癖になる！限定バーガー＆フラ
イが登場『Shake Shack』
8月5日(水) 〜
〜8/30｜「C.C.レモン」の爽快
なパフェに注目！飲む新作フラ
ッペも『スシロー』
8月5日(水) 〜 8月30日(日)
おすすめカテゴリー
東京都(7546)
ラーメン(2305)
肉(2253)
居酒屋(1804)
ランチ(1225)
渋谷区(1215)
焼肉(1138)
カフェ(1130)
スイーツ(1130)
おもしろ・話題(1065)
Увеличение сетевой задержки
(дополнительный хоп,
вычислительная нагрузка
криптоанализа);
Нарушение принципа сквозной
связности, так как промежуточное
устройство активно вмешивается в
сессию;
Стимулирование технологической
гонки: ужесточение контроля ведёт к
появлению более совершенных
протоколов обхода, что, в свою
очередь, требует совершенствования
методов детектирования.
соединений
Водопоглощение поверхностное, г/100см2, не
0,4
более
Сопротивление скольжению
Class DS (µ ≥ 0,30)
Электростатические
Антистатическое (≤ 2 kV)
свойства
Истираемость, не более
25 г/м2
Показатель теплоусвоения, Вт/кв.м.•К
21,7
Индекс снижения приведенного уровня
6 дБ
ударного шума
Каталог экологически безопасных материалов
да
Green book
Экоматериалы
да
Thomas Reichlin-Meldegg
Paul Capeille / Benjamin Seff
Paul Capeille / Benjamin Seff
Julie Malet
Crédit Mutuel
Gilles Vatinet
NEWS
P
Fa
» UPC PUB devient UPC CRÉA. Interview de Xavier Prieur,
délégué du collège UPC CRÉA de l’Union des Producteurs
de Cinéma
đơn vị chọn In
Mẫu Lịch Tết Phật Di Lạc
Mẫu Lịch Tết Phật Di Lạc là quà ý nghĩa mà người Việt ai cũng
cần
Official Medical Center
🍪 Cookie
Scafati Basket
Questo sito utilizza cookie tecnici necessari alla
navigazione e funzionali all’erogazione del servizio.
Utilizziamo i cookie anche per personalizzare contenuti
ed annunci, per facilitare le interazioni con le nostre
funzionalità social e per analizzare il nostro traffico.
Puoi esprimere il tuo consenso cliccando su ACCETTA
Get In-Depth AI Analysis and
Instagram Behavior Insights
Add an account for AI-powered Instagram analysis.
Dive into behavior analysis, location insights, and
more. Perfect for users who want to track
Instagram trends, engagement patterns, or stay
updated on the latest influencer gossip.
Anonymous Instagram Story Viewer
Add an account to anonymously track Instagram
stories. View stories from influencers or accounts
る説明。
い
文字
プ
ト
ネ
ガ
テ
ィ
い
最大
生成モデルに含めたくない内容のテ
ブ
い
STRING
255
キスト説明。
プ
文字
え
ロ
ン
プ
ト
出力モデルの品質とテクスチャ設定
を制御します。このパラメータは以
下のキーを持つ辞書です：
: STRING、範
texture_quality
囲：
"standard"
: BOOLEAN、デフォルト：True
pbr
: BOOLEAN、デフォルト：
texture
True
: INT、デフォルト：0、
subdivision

Request: Pull out all the text in the listing above and reproduce it line by line, matching every character.

Solution:
癖になる！限定バーガー＆フラ
イが登場『Shake Shack』
8月5日(水) 〜
〜8/30｜「C.C.レモン」の爽快
なパフェに注目！飲む新作フラ
ッペも『スシロー』
8月5日(水) 〜 8月30日(日)
おすすめカテゴリー
東京都(7546)
ラーメン(2305)
肉(2253)
居酒屋(1804)
ランチ(1225)
渋谷区(1215)
焼肉(1138)
カフェ(1130)
スイーツ(1130)
おもしろ・話題(1065)
Увеличение сетевой задержки
(дополнительный хоп,
вычислительная нагрузка
криптоанализа);
Нарушение принципа сквозной
связности, так как промежуточное
устройство активно вмешивается в
сессию;
Стимулирование технологической
гонки: ужесточение контроля ведёт к
появлению более совершенных
протоколов обхода, что, в свою
очередь, требует совершенствования
методов детектирования.
соединений
Водопоглощение поверхностное, г/100см2, не
0,4
более
Сопротивление скольжению
Class DS (µ ≥ 0,30)
Электростатические
Антистатическое (≤ 2 kV)
свойства
Истираемость, не более
25 г/м2
Показатель теплоусвоения, Вт/кв.м.•К
21,7
Индекс снижения приведенного уровня
6 дБ
ударного шума
Каталог экологически безопасных материалов
да
Green book
Экоматериалы
да
Thomas Reichlin-Meldegg
Paul Capeille / Benjamin Seff
Paul Capeille / Benjamin Seff
Julie Malet
Crédit Mutuel
Gilles Vatinet
NEWS
P
Fa
» UPC PUB devient UPC CRÉA. Interview de Xavier Prieur,
délégué du collège UPC CRÉA de l’Union des Producteurs
de Cinéma
đơn vị chọn In
Mẫu Lịch Tết Phật Di Lạc
Mẫu Lịch Tết Phật Di Lạc là quà ý nghĩa mà người Việt ai cũng
cần
Official Medical Center
🍪 Cookie
Scafati Basket
Questo sito utilizza cookie tecnici necessari alla
navigazione e funzionali all’erogazione del servizio.
Utilizziamo i cookie anche per personalizzare contenuti
ed annunci, per facilitare le interazioni con le nostre
funzionalità social e per analizzare il nostro traffico.
Puoi esprimere il tuo consenso cliccando su ACCETTA
Get In-Depth AI Analysis and
Instagram Behavior Insights
Add an account for AI-powered Instagram analysis.
Dive into behavior analysis, location insights, and
more. Perfect for users who want to track
Instagram trends, engagement patterns, or stay
updated on the latest influencer gossip.
Anonymous Instagram Story Viewer
Add an account to anonymously track Instagram
stories. View stories from influencers or accounts
る説明。
い
文字
プ
ト
ネ
ガ
テ
ィ
い
最大
生成モデルに含めたくない内容のテ
ブ
い
STRING
255
キスト説明。
プ
文字
え
ロ
ン
プ
ト
出力モデルの品質とテクスチャ設定
を制御します。このパラメータは以
下のキーを持つ辞書です：
: STRING、範
texture_quality
囲：
"standard"
: BOOLEAN、デフォルト：True
pbr
: BOOLEAN、デフォルト：
texture
True
: INT、デフォルト：0、
subdivision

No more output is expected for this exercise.